3.右键点击BuFan，选择New=>Python File，创建名为bufan的python文件。

4.本次实验的目标地址如下：

https://www.xfz.cn/

5、按下F12打开开发工具进行查找网页元素，点击XHR进行分析。点击弹出的路径进行分析，找到对应的信息来源地址进行分析，

https://www.xfz.cn/api/website/articles/?p=3&n=20&type=

6、代码展示，分析动态数据接口。

# bufan_requests.py
__author__ = 'zhangyu'
import requests  
import json  
# send a http request.
response = requests.get('https://www.xfz.cn/api/website/articles/?p=3&n=20&type=') 
json_dict = response.json() # get a HttpResponse  
json_str = json.dumps(json_dict) # dict---> json_str  
with open('bufan.json', 'w', encoding='utf-8') as fp:  # write file  
    fp.write(json_str)

7、读取json文件，分析json数据格式，拿到对应的自己想要的数据。先将json数据格式进行解码为utf-8。

import json  
with open('bufan.json', 'r') as fp:  
    json_data = fp.read() # read a file  
    json_dict = json.loads(json_data, encoding='utf-8') 
for article_msg in json_dict['data']: 
    print(article_msg['title'])

8、获取到前10次请求所需要的数据。通过加入循环进行遍历，处理json字符串数据。
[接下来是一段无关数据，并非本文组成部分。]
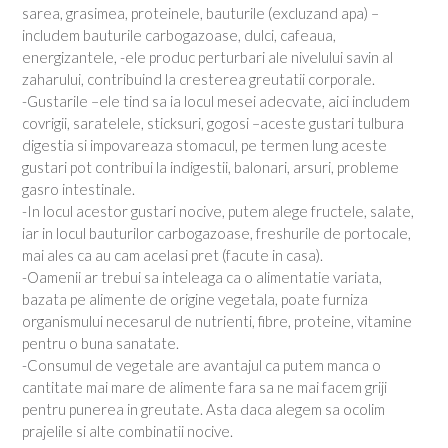
sarea, grasimea, proteinele, bauturile (excluzand apa) –
includem bauturile carbogazoase, dulci, cafeaua,
energizantele, -ele produc perturbari ale nivelului savin al
zaharului, contribuind la cresterea greutatii corporale.
-Gustarile –ele tind sa ia locul mesei adecvate, aici includem
covrigii, saratelele, sticksuri, gogosi –aceste gustari tulbura
digestia si impovareaza stomacul, pe termen lung aceste
gustari pot contribui la indigestii, balonari, arsuri, probleme
gasro intestinale.
-In locul acestor gustari nocive, putem alege fructele, salate,
iar in locul bauturilor carbogazoase, freshurile de portocale,
mai ales ca au cam acelasi pret (facute in casa).
-Oamenii ar trebui sa inteleaga ca o alimentatie variata,
bazata pe alimente de origine vegetala, poate furniza
organismului necesarul de nutrienti, fibre, proteine, vitamine
pentru o buna sanatate.
-Consumul de vegetale are avantajul ca putem manca o
cantitate mai mare de alimente fara sa ne mai facem griji
pentru punerea in greutate. Asta daca alegem sa ocolim
prajelile si alte combinatii nocive.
wait_times = [10, 20, 13, 14, 18]  
for index in range(1, 11): # set pageNum  
    print('Download the %s link, please wait a moment...' % index)  
    base_url = 'https://www.xfz.cn/api/website/articles/?p={}&n=20&type='
    response = requests.get(base_url.format(index))  
    time.sleep(random.choice(wait_times)) # random choice a time.  
    json_dic = response.json()  
    json_str = json.dumps(json_dic)  
with open('bufan_data_%s.json' % index, 'w', encoding='utf-8') as fp:  
    fp.write(json_str)  
    print('the %s dowload over......' % index)

9.完整代码为：

import json  
import requests  
import random  # random model  
import time  
wait_times = [10, 20, 13, 14, 18]  
for index in range(1, 11): # set pageNum  
    print('Download the %s link, please wait a moment...' % index)  
    base_url = 'https://www.xfz.cn/api/website/articles/?p={}&n=20&type='
    response = requests.get(base_url.format(index))  
    time.sleep(random.choice(wait_times)) # random choice a time.  
    json_dic = response.json()  
    json_str = json.dumps(json_dic)  
with open('bufan_data_%s.json' % index, 'w', encoding='utf-8') as fp:  
    fp.write(json_str)  
    print('the %s dowload over......' % index)  
# 点击右键run，运行程序。

【实验结果展示】

本次实验任务到此结束，请同学们课下反复练习，熟悉json字符串的处理。